Holonic System by Nob HAGIWARA
家族の交流美術館 
          
       
Family Museum
 
 
かって日常的な礼拝行為と共に、家庭内での神聖な儀式のよりどころであったのがお仏壇でした。核家族化の進行や都市化によるスペースの狭隘化の進む現代社会において、心の問題が更に深刻化していることもあり、その位置づけは大きく変化してきているようです。

 自分のルーツを明らかにし先祖を大事にすることは歴史の文脈に自分を組み入れることで、心にやすらぎを与えます。核家族化が進み歴史から切り離されたような不安感を持つ現代の子供たちには、つとめて3世代交流の機会を作る必要があります。不幸にもそれが果たせない家庭では、自然な形で先祖との心の交流を図ることが望ましいのではないでしょうか。

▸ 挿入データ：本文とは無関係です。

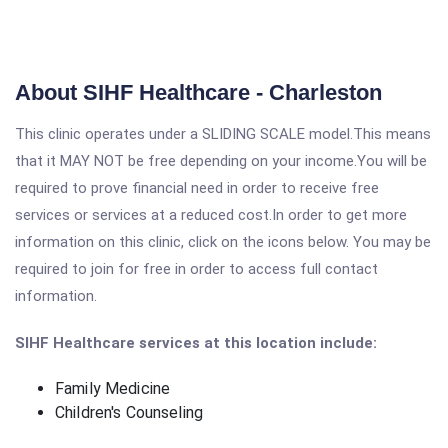
About SIHF Healthcare - Charleston
This clinic operates under a SLIDING SCALE model.This means
that it MAY NOT be free depending on your income.You will be
required to prove financial need in order to receive free
services or services at a reduced cost.In order to get more
information on this clinic, click on the icons below. You may be
required to join for free in order to access full contact
information.
SIHF Healthcare services at this location include:
Family Medicine
Children's Counseling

 狭隘な現代都市生活の場でも、たった18cmの奥行きスペースのなかでそれは実現可能です。ここに提案するのは、床の間や仏壇置き場が無くても可能な、現代の日常生活に溶け込んだ飾り棚風の仏壇です。そこは家族が日々制作する小物や絵、写真の展示された小さな美術館です。その中に溶け込むように組み入れられた先祖の魂は、明るく楽しい雰囲気のなかで日常生活を共に享受することが出来ます。家族団らんの居間に置くことで、床の間や暖炉のような家族のよりどころとなる象徴的な空間となり、次世代の子孫に豊かな心を育むこととなるでしょう。